Jean-Marc Braconnier : Bonjour, disons que lorsqu'on a 19 ans et que l'on vient d'une famille de la classe moyenne, on a tout un monde qui s'ouvre à nous. Chacun décide de sa formation, j'ai choisi la mienne et je me suis inscrit au centre de formation de l'ASSE. J'avais déjà tapé dans un ballon, et je suis plutôt costaud et endurant. C'est vrai que la plupart de mes potes choisissaient un IUT informatique ou un DEUG de psycho... Vous vous doutez bien que ça n'a pas été simple au départ, mais je suis fait une place, et dès mes 21 ans, je jouais en D1.

strapontins
M P : Comment expliquez-vous que lorsque la plupart des jeunes sacrifient leur adolescence pour le ballon rond, vous déboulez à 19 ans et vous vous retrouvez 6 ans plus tard dans le club romain ?

J-M B : j'ai beaucoup regardé de matchs à la télé. Mon truc, c'est de regarder les joueurs qui n'ont pas le ballon, ça me permet de comprendre les tactiques de jeu, les positionnements, les systèmes. Lorsque vous sculptez dans la glace, vous vous consacrez à enlever ce qui est en trop, ce sont les parties qui ne sont pas en jeu qui sont les plus intéressantes. Après, j'ai fais mon chemin, comme tout le monde. Un peu de chance et de réussite, voilà la bonne recette.

M P : A ce propos, vous avez une technique qui échappe à tous les commentateurs sportifs. Vous pourriez nous l'expliquer ?
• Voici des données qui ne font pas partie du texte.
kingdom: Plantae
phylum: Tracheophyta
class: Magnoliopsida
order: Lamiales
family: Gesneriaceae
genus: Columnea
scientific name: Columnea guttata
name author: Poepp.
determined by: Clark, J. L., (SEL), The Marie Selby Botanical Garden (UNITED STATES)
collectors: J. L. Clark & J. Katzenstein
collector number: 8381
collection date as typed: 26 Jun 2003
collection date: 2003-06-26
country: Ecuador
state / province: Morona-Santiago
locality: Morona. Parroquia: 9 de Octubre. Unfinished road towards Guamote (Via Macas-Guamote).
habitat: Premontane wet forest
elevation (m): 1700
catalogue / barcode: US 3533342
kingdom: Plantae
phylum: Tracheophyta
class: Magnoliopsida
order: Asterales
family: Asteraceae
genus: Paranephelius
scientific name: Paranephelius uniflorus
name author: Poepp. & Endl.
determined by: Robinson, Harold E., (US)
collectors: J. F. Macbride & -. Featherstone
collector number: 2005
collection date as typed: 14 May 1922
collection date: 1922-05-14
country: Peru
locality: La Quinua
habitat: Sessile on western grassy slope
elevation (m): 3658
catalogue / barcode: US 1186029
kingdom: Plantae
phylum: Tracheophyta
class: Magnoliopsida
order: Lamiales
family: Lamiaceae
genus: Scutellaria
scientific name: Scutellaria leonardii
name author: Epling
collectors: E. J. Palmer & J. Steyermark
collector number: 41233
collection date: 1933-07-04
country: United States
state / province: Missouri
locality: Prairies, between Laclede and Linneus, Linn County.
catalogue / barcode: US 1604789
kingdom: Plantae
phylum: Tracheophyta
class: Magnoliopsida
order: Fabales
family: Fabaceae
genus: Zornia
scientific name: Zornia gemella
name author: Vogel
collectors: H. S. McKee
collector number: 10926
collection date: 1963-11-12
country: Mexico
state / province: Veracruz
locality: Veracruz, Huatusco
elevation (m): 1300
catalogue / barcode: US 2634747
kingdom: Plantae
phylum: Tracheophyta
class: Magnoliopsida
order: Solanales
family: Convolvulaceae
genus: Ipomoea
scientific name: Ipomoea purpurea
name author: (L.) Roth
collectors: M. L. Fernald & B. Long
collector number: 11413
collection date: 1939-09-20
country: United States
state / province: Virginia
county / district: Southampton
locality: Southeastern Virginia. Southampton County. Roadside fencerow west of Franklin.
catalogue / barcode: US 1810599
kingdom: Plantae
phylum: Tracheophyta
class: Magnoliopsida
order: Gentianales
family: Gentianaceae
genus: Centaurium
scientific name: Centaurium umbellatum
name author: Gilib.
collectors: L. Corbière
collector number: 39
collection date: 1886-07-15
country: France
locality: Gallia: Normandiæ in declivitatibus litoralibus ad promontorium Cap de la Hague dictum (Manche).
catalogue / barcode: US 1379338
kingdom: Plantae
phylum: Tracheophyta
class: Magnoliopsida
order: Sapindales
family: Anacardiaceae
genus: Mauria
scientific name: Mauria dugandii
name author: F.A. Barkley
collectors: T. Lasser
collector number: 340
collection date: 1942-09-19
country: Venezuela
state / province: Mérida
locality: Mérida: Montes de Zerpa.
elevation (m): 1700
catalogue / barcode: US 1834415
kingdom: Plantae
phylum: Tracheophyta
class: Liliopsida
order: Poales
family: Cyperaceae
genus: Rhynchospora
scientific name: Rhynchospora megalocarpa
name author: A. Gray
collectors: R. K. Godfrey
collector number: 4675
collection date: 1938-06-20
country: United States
J-M B : Le truc, c'est que lorsque je défends, je regarde l'attaquant dans les yeux. Avec un petit sourire, c'est toujours un peu déstabilisant. Et ça me permet aussi de me concentrer sur son intention. Au football, si vous focalisez sur les mouvements du corps, qui sont ô combien trompeurs - les outils de la ruse ! vous perdez le contrôle. Dès lors que vous avez toute votre attention portée sur l'intellect de votre adversaire, vous le déchiffrez. Il a beau s'escrimer à tricoter, vous savez bien qu'au bout du compte son œil le trompera. Les meilleurs gardiens de but utilisent cette technique lors des tirs au but.

stade sauvage
M P : Quel regard portez-vous sur le football professionnel actuel ?

J-M B : Aucun. C'est un travail comme un autre, mis à part le fait qu'il ne dure qu'une dizaine d'années. Disons que c'est une façon sympathique d'entrer dans le monde du travail. Après, il y a les bons et les mauvais côté. Je pense me reconvertir dans les bibliothèques, j'aimerais beaucoup devenir bibliothécaire.

M P : Pour finir, auriez-vous un message à faire passer à ceux qui veulent se lancer dans l'aventure du football ?

J-M B : Bien sur, s'il en est un ce sera celui-ci : jouez au ballon.